REQUEST — Repeat each entry as written and leave the images out of the copy.

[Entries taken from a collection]
════════════════════

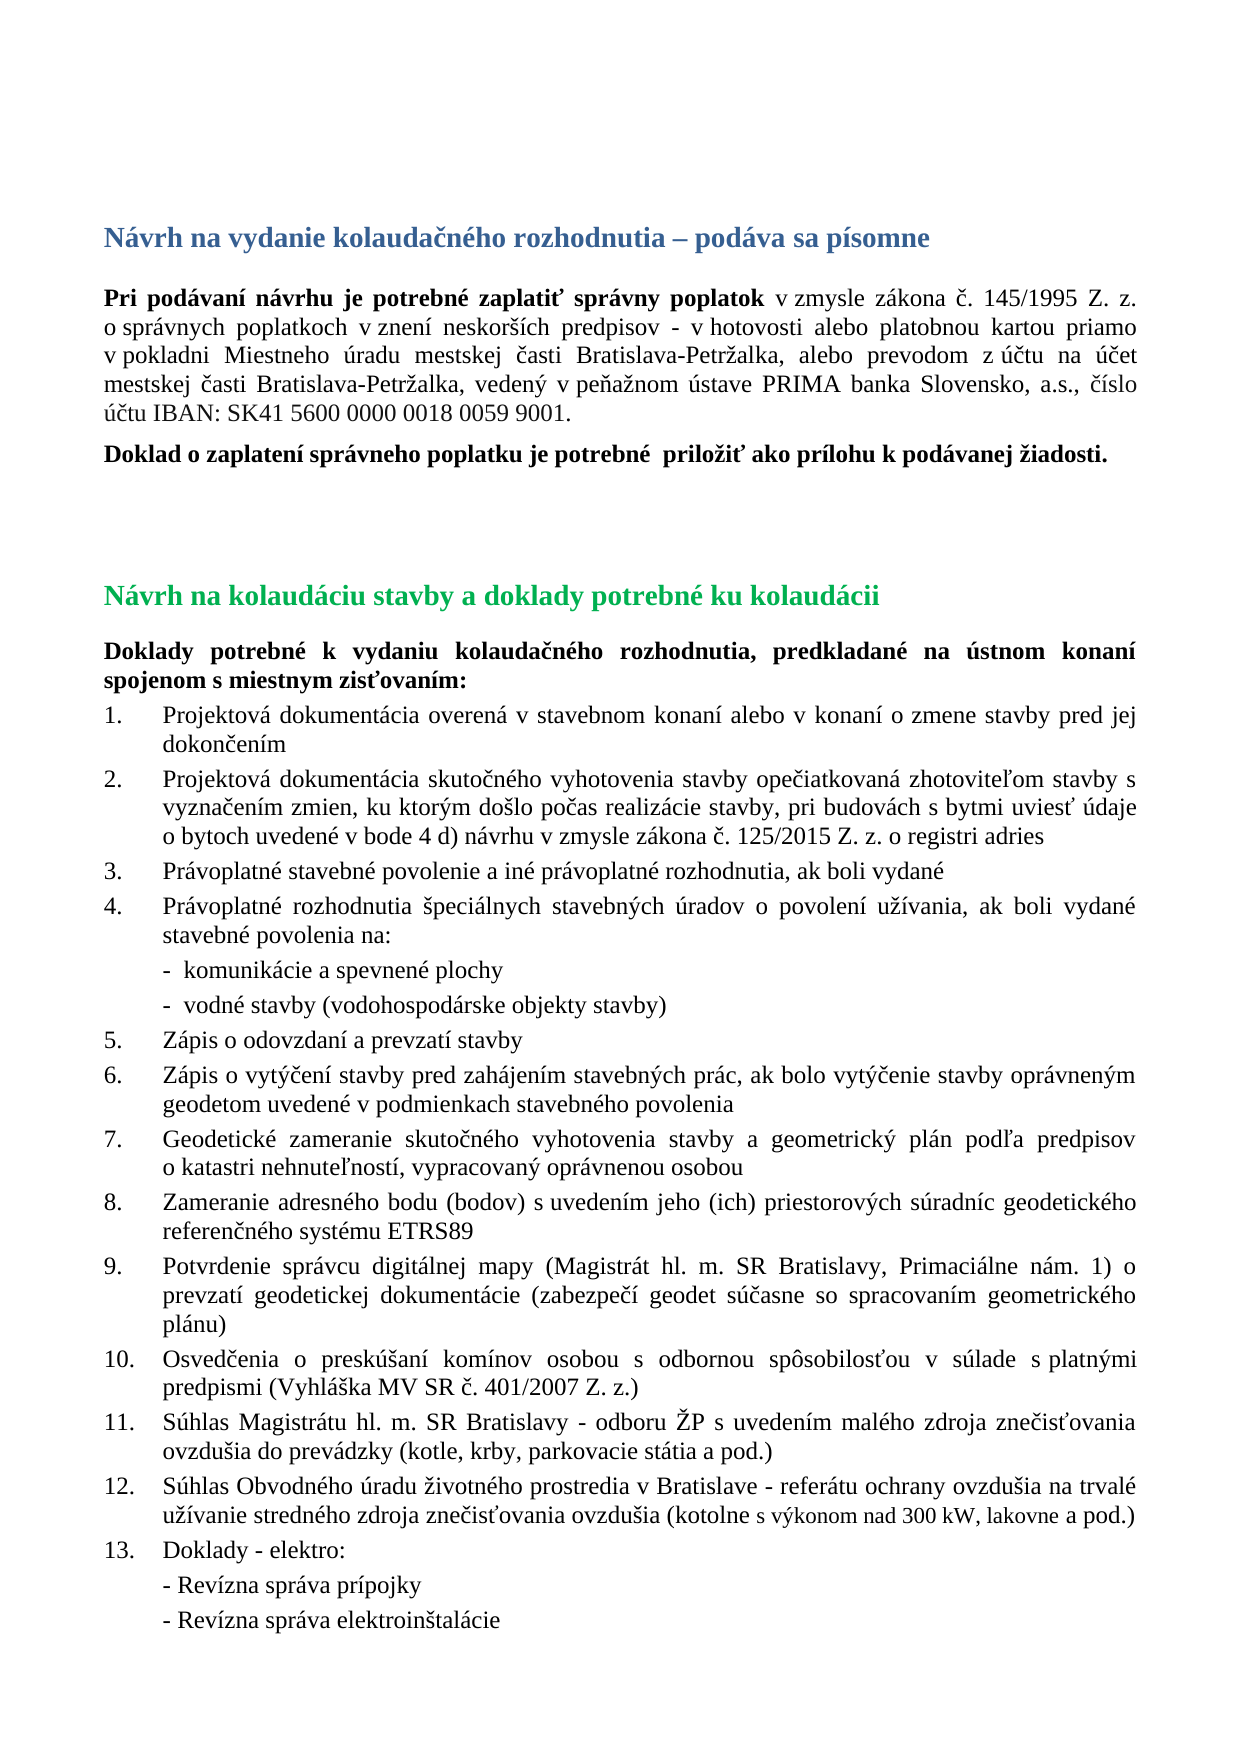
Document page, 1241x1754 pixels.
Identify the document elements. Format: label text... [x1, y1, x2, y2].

text Doklad o zaplatení správneho poplatku je potrebné priložiť ako prílohu k podávanej žiadosti. [103, 439, 1137, 468]
text 4. Právoplatné rozhodnutia špeciálnych stavebných úradov o povolení užívania, ak boli vydané stavebné povolenia na: [103, 891, 1137, 949]
text Doklady potrebné k vydaniu kolaudačného rozhodnutia, predkladané na ústnom konaní spojenom s miestnym zisťovaním: [103, 636, 1137, 694]
text 2. Projektová dokumentácia skutočného vyhotovenia stavby opečiatkovaná zhotoviteľom stavby s vyznačením zmien, ku ktorým došlo počas realizácie stavby, pri budovách s bytmi uviesť údaje o bytoch uvedené v bode 4 d) návrhu v zmysle zákona č. 125/2015 Z. z. o registri adries [103, 764, 1137, 850]
text 13. Doklady - elektro: [103, 1535, 1137, 1564]
text 11. Súhlas Magistrátu hl. m. SR Bratislavy - odboru ŽP s uvedením malého zdroja znečisťovania ovzdušia do prevádzky (kotle, krby, parkovacie státia a pod.) [103, 1407, 1137, 1465]
text - komunikácie a spevnené plochy [162, 955, 1137, 984]
text Návrh na kolaudáciu stavby a doklady potrebné ku kolaudácii [103, 578, 1137, 611]
text 9. Potvrdenie správcu digitálnej mapy (Magistrát hl. m. SR Bratislavy, Primaciálne nám. 1) o prevzatí geodetickej dokumentácie (zabezpečí geodet súčasne so spracovaním geometrického plánu) [103, 1251, 1137, 1337]
text 8. Zameranie adresného bodu (bodov) s uvedením jeho (ich) priestorových súradníc geodetického referenčného systému ETRS89 [103, 1187, 1137, 1245]
text - vodné stavby (vodohospodárske objekty stavby) [162, 990, 1137, 1019]
text - Revízna správa prípojky [162, 1570, 1137, 1599]
text 5. Zápis o odovzdaní a prevzatí stavby [103, 1025, 1137, 1054]
text - Revízna správa elektroinštalácie [162, 1605, 1137, 1634]
text Návrh na vydanie kolaudačného rozhodnutia – podáva sa písomne [103, 221, 1137, 254]
text 6. Zápis o vytýčení stavby pred zahájením stavebných prác, ak bolo vytýčenie stavby oprávneným geodetom uvedené v podmienkach stavebného povolenia [103, 1060, 1137, 1117]
text 3. Právoplatné stavebné povolenie a iné právoplatné rozhodnutia, ak boli vydané [103, 856, 1137, 885]
text 1. Projektová dokumentácia overená v stavebnom konaní alebo v konaní o zmene stavby pred jej dokončením [103, 700, 1137, 757]
text 12. Súhlas Obvodného úradu životného prostredia v Bratislave - referátu ochrany ovzdušia na trvalé užívanie stredného zdroja znečisťovania ovzdušia (kotolne s výkonom nad 300 kW, lakovne a pod.) [103, 1471, 1137, 1529]
text Pri podávaní návrhu je potrebné zaplatiť správny poplatok v zmysle zákona č. 145/1995 Z. z. o správnych poplatkoch v znení neskorších predpisov - v hotovosti alebo platobnou kartou priamo v pokladni Miestneho úradu mestskej časti Bratislava-Petržalka, alebo prevodom z účtu na účet mestskej časti Bratislava-Petržalka, vedený v peňažnom ústave PRIMA banka Slovensko, a.s., číslo účtu IBAN: SK41 5600 0000 0018 0059 9001. [103, 283, 1137, 427]
text 10. Osvedčenia o preskúšaní komínov osobou s odbornou spôsobilosťou v súlade s platnými predpismi (Vyhláška MV SR č. 401/2007 Z. z.) [103, 1344, 1137, 1401]
text 7. Geodetické zameranie skutočného vyhotovenia stavby a geometrický plán podľa predpisov o katastri nehnuteľností, vypracovaný oprávnenou osobou [103, 1124, 1137, 1181]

════════════════════

ANSWER BOX —
Document page, 1241x1754 pixels.
Identify the document elements. Format: label text... [x1, y1, x2, y2].

text Doklad o zaplatení správneho poplatku je potrebné priložiť ako prílohu k podávanej žiadosti. [103, 439, 1137, 468]
text 4. Právoplatné rozhodnutia špeciálnych stavebných úradov o povolení užívania, ak boli vydané stavebné povolenia na: [103, 891, 1137, 949]
text Doklady potrebné k vydaniu kolaudačného rozhodnutia, predkladané na ústnom konaní spojenom s miestnym zisťovaním: [103, 636, 1137, 694]
text 2. Projektová dokumentácia skutočného vyhotovenia stavby opečiatkovaná zhotoviteľom stavby s vyznačením zmien, ku ktorým došlo počas realizácie stavby, pri budovách s bytmi uviesť údaje o bytoch uvedené v bode 4 d) návrhu v zmysle zákona č. 125/2015 Z. z. o registri adries [103, 764, 1137, 850]
text 13. Doklady - elektro: [103, 1535, 1137, 1564]
text 11. Súhlas Magistrátu hl. m. SR Bratislavy - odboru ŽP s uvedením malého zdroja znečisťovania ovzdušia do prevádzky (kotle, krby, parkovacie státia a pod.) [103, 1407, 1137, 1465]
text - komunikácie a spevnené plochy [162, 955, 1137, 984]
text Návrh na kolaudáciu stavby a doklady potrebné ku kolaudácii [103, 578, 1137, 611]
text 9. Potvrdenie správcu digitálnej mapy (Magistrát hl. m. SR Bratislavy, Primaciálne nám. 1) o prevzatí geodetickej dokumentácie (zabezpečí geodet súčasne so spracovaním geometrického plánu) [103, 1251, 1137, 1337]
text 8. Zameranie adresného bodu (bodov) s uvedením jeho (ich) priestorových súradníc geodetického referenčného systému ETRS89 [103, 1187, 1137, 1245]
text - vodné stavby (vodohospodárske objekty stavby) [162, 990, 1137, 1019]
text - Revízna správa prípojky [162, 1570, 1137, 1599]
text 5. Zápis o odovzdaní a prevzatí stavby [103, 1025, 1137, 1054]
text - Revízna správa elektroinštalácie [162, 1605, 1137, 1634]
text Návrh na vydanie kolaudačného rozhodnutia – podáva sa písomne [103, 221, 1137, 254]
text 6. Zápis o vytýčení stavby pred zahájením stavebných prác, ak bolo vytýčenie stavby oprávneným geodetom uvedené v podmienkach stavebného povolenia [103, 1060, 1137, 1117]
text 3. Právoplatné stavebné povolenie a iné právoplatné rozhodnutia, ak boli vydané [103, 856, 1137, 885]
text 1. Projektová dokumentácia overená v stavebnom konaní alebo v konaní o zmene stavby pred jej dokončením [103, 700, 1137, 757]
text 12. Súhlas Obvodného úradu životného prostredia v Bratislave - referátu ochrany ovzdušia na trvalé užívanie stredného zdroja znečisťovania ovzdušia (kotolne s výkonom nad 300 kW, lakovne a pod.) [103, 1471, 1137, 1529]
text Pri podávaní návrhu je potrebné zaplatiť správny poplatok v zmysle zákona č. 145/1995 Z. z. o správnych poplatkoch v znení neskorších predpisov - v hotovosti alebo platobnou kartou priamo v pokladni Miestneho úradu mestskej časti Bratislava-Petržalka, alebo prevodom z účtu na účet mestskej časti Bratislava-Petržalka, vedený v peňažnom ústave PRIMA banka Slovensko, a.s., číslo účtu IBAN: SK41 5600 0000 0018 0059 9001. [103, 283, 1137, 427]
text 10. Osvedčenia o preskúšaní komínov osobou s odbornou spôsobilosťou v súlade s platnými predpismi (Vyhláška MV SR č. 401/2007 Z. z.) [103, 1344, 1137, 1401]
text 7. Geodetické zameranie skutočného vyhotovenia stavby a geometrický plán podľa predpisov o katastri nehnuteľností, vypracovaný oprávnenou osobou [103, 1124, 1137, 1181]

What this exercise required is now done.